# Extract to read
■ ■ ■ ■ ■ ■ ■

Note: Cook these burgers on the grill, in a grill pan or in a cast-iron skillet. To help keep the burgers from sticking, heat the pan first before adding oil. The burger mixture needs to be refrigerated for at least 30 minutes and up to 1 day in advance. The uncooked patties can be wrapped airtight and frozen for up to 1 month. To roast a bell pepper: Use tongs to hold it over the flame of a gas burner or place under the oven broiler on a foil-lined pan; turn as needed until blackened on all sides. Place in a resealable food storage bag and seal to steam for 10 to 15 minutes. When cool, discard the charred skin, the stem and the seeds. Cut the flesh into 1/4-inch-wide strips. From Dorie Greenspan.
For the burgers:
• 1/2 large home-roasted or store-bought roasted red bell pepper, patted dry (about 3 oz.), see Note
• 6 sweet and/or hot jarred Peppadew peppers, patted dry (about 3 1/4 oz. total)

■ ■ ■ ■ ■ ■ ■

# Dataset entries
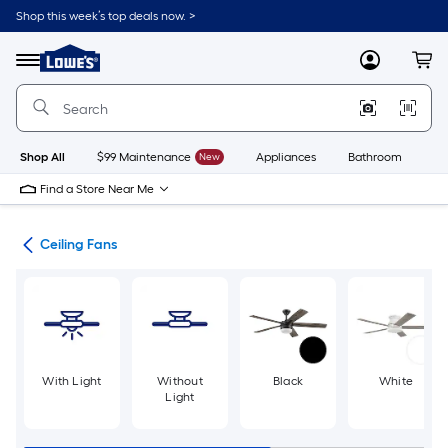
Skip
Shop this week’s top deals now. >
to
Link
main
to
content
Menu
MyLowes
Cart
Lowe's
Home
Improvement
Home
Page
Shop All
$99 Maintenance
New
Appliances
Bathroom
Bu
Find a Store Near Me
ans
Ceiling Fans
With Light
Without
Black
White
Light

■ ■ ■ ■ ■ ■ ■

# Exercise goal
Write out the burger recipe above word for word, starting with "Note: Cook these" and going on through "From Dorie Greenspan.".

# Task response
Note: Cook these burgers on the grill, in a grill pan or in a cast-iron skillet. To help keep the burgers from sticking, heat the pan first before adding oil. The burger mixture needs to be refrigerated for at least 30 minutes and up to 1 day in advance. The uncooked patties can be wrapped airtight and frozen for up to 1 month. To roast a bell pepper: Use tongs to hold it over the flame of a gas burner or place under the oven broiler on a foil-lined pan; turn as needed until blackened on all sides. Place in a resealable food storage bag and seal to steam for 10 to 15 minutes. When cool, discard the charred skin, the stem and the seeds. Cut the flesh into 1/4-inch-wide strips. From Dorie Greenspan.